Ma a te resterà il tempo per vedere
vedere gli occhi di un uomo che muore.

- La guerra di Piero, Fabrizio De Andrè



 

 

La freccia di Katniss si conficcò nel cranio di Cato come ultimo gesto di pietà: dopo ore di tortura, per quel ragazzo arrivò finalmente la fine.
« L’hai preso? » chiese Peeta, ancora steso sul corno d’oro con la gamba sanguinante.
Per tutta risposta, il ventiduesimo cannone di quei settantaquattresimi giochi sparò.
« Allora abbiamo vinto, Katniss. » disse con voce assente e occhi vacui.
« Urrà per noi. » si lasciò sfuggire la mora, senza gioia nella voce per la vittoria.
Il suo sguardo venne catturato da una buca apertasi al centro della pianura in cui, senza esitare, si lanciarono tutti gli ibridi rimasti. Attesero che l’hovercraft arrivasse a prendere ciò che rimaneva di Cato invano. Si aspettavano di sentire le trombe della vittoria ad annunciare la fine di quei Settantaquattresimi Giochi della Fame.
Ma non arrivarono.
« Ehi! Cosa succede? » urlò la ragazza all’aria, quasi si aspettasse una risposta. Risposta che, ovviamente, non arrivò; solo il cinguettio degli uccelli appena svegli le fece capire che non era ancora finita. Non del tutto.
« Forse è il cadavere. Forse dobbiamo allontanarci. » disse Peeta, una nota di speranza troppo acuta nella voce. Cercavano ancora una ragione per quell’improvviso ritardo nell’annuncio del vincitore, cercavano ancora di convincersi che potessero tornare a casa insieme.
« Bene. Pensi di riuscire ad arrivare al lago? » domandò.
« Penso che farei meglio a provarci. » le rispose, sempre convinto che sarebbe accaduto qualcosa di buono.
Si mossero lentamente verso la coda del corno e caddero a terra. Katniss si rialzò per prima, cercando in ogni modo di aiutare il biondo compagno che a malapena si reggeva in piedi. Zoppicavano, ci misero minuti anche solo per fare pochi metri.

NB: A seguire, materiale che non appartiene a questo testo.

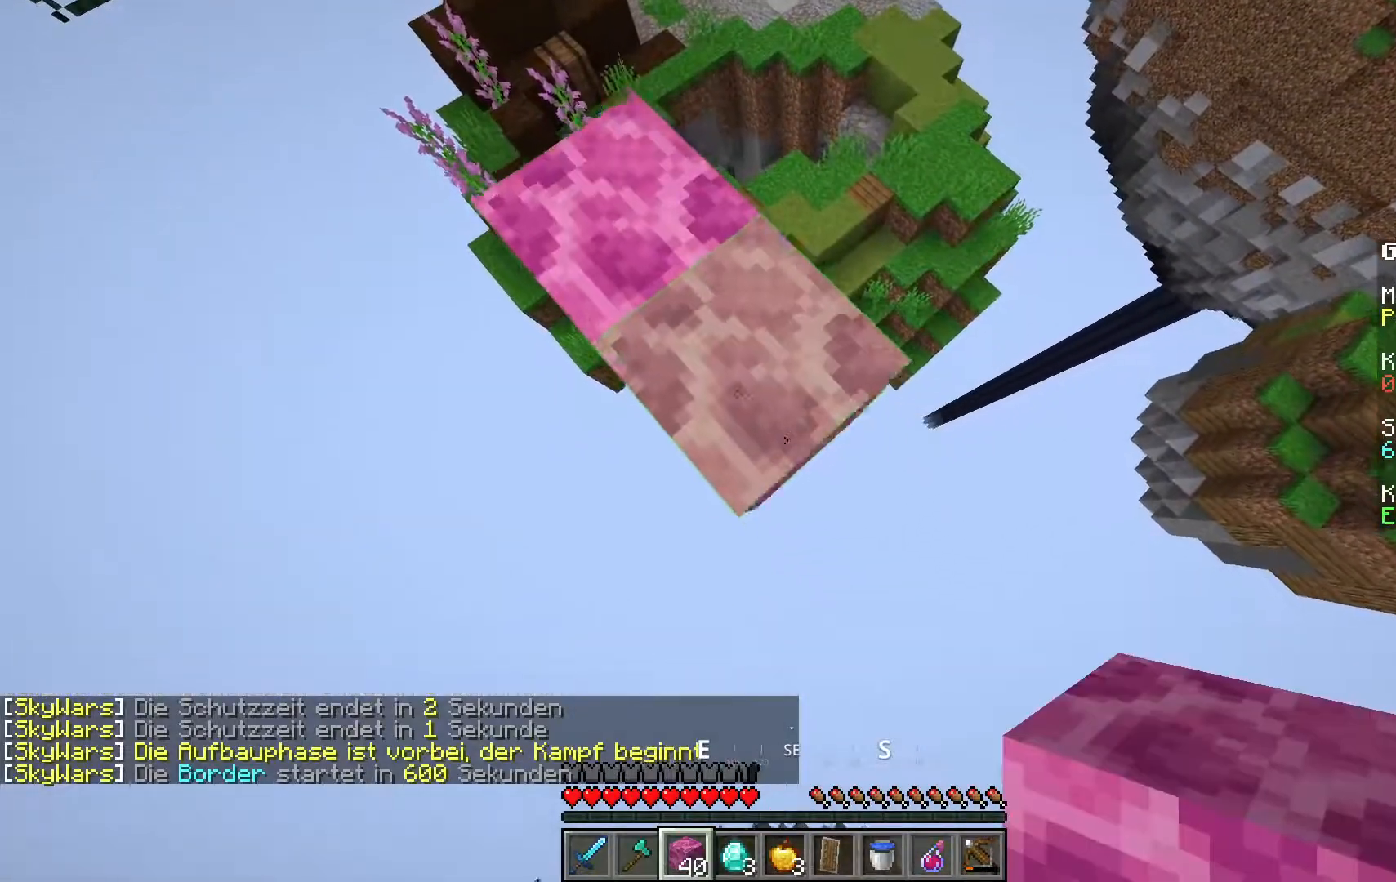
{"keys": ["d", "s"], "mouse": [], "events": [[150, "a", "down"], [183, "d", "up"], [300, "mouse_right", "up"], [350, "a", "up"], [450, "d", "down"]]}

Fu un miracolo che arrivassero al lago, contando che il ragazzo sarebbe potuto morire ad ogni passo. La mora si avvicinò all’acqua prendendone un po’ per l’altro oltre che per sé, gli portò la mano alle labbra e fece gocciolare il liquido nella sua bocca.
Una ghiandaia imitatrice emise un lungo fischio. Gli Sfortunati Amanti del Distretto 12 si misero a piangere, commossi, mentre l’hovercraft portava via ciò che rimaneva del Ragazzo del 2.
 Adesso prenderanno anche noi. Adesso possiamo andare a casa., si ripeteva la sedicenne meccanicamente.
« Cosa stanno aspettando? » la voce di Peeta era appena udibile, mentre l’aereo ancora faceva rumore in cielo. La ferita sulla sua gamba era di nuovo aperta: senza laccio emostatico, la sua morte sarebbe stata questione di minuti.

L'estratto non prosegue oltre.